Yes machine learning is material dependent but where separating voice is concerned has the potential to be vastly superior to other techniques. The results from SpectraLayers and Acon Digital Extract:Dialogue are already impressive. I’d imagine Steinberg will gradually improve Voice Separator going forward.
I didn’t do a direct comparison, but have used a lot of Spectralayers and specially Acon’s Extract dialogue, that in my opinion but to no one’s surprise, give much better results.
Goyo is also very good, particularly for reverb reduction.
I did a comparison a few weeks ago between GoYo, VoiceEx, Clarity, Acon, SpectraLayers, and Rx in a local post group. Different people preferred different results.
But in order to test it properly you have to do more what ProTools Expert did what about a year ago where they ran it on various materials in different scenarios and then did blind comparisons across a larger group. The take away back then was that RX was coming up way short of it’s long-term default status. Not surprising since they overall seemed to have stalled under the NI group umbrella.
Also it depends on how much time you spend tweaking the parameters for best results - particularly in those with complex UIs like Clarity and Rx.
Maybe they can repeat it with the latest set of tools. That’s better than what anyone of us here can do quickly on our own.
For me where RX shines is in it other tools. The spectral editor is great and very fast to use, and tools like spectral repair, de-wind, de-crackle, de-rustle and others form an extremely powerful package, at least for dialog editing. For reverb removal, stem separation and NR I prefer others like Acon, Spectralayers and now Goyo.

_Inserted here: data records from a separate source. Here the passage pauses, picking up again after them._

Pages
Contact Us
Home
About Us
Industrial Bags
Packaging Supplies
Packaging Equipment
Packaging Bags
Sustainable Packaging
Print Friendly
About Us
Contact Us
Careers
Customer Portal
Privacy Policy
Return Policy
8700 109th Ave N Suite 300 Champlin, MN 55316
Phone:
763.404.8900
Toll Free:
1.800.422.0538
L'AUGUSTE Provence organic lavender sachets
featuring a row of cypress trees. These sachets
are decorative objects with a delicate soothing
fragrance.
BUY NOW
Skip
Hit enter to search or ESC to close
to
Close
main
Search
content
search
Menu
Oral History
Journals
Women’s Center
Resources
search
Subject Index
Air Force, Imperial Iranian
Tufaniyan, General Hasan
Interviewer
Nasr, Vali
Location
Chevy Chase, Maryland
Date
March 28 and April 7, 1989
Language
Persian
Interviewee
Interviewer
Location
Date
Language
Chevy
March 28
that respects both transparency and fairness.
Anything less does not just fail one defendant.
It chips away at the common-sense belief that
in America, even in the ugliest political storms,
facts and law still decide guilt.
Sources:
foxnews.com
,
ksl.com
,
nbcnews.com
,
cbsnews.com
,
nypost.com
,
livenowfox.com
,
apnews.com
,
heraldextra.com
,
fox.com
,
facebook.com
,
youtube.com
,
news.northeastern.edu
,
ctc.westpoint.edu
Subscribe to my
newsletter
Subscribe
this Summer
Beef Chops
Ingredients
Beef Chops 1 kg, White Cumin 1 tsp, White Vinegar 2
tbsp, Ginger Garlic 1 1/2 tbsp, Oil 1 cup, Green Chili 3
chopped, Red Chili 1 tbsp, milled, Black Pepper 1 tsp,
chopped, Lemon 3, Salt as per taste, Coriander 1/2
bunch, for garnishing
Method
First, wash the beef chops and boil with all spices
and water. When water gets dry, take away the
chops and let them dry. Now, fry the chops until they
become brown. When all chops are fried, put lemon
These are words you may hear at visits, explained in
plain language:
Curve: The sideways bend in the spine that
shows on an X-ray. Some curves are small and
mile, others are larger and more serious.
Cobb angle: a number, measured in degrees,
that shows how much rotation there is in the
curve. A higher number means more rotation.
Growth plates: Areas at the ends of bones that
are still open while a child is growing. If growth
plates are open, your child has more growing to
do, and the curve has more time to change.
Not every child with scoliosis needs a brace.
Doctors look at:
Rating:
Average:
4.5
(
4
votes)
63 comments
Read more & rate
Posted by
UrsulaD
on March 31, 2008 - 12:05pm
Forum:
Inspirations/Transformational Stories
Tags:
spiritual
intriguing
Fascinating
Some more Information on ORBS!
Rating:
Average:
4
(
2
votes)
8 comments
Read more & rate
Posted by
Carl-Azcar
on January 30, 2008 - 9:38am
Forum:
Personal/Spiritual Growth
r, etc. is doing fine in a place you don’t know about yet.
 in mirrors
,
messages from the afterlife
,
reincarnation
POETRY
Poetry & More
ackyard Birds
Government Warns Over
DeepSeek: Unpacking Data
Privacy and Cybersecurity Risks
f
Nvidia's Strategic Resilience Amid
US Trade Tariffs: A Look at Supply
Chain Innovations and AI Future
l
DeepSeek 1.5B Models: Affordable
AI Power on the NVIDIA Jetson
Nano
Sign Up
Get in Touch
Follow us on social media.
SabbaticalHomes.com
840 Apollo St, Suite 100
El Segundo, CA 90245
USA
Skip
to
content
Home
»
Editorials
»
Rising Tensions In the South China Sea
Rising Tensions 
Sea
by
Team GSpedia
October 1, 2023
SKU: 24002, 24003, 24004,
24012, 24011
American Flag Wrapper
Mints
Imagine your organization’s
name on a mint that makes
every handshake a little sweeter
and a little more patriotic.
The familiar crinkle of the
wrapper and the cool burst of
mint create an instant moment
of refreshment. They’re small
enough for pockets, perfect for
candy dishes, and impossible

what @allklier may I ask your personal conclusion about those tests regarding the best possible artifact-free separation?
Let’s say when we talk about dialogue recording with too much backgruond noise and/or hiss?
From my experience GOYO does a great job when it comes to separating.
Unfortunately lots of issues with Direct Offline Processing (also with the official CLEAR release.)
From what I saw in youtube videos ACON extractDialogue is doing a goo job after a little tweaking - in one video it seemed to be as good as CEDAR - which I also only know from youtube.
From my personal experience RX 10 advanced (dia isolate) doesn’t convince at all. RX has a lot of other strenghts when i comes to dialogue editing/cleaning.
Any reason you’re not using SpectraLayers for this?
I had RX long before I had SpectraLayers, and some of it is just habit and established workflow, and not being fluent in SpectraLayers. But especially with the ongoing DOP mess with RX, the ARA2 integration of SpectraLayers is seamless, it seems almost weird not to use it.
I do like in particular that in any spectral editing in SpectraLayers you don’t actually just nuke the selected area, but you move it to another layer, where you can mute/solo, mix it back to taste. Or do a surgical undo, instead of just undo the whole thing. In many ways superior to the RX spectral.
I’m trying to use SpectraLayers more than RX, but it’s slow transition at the moment.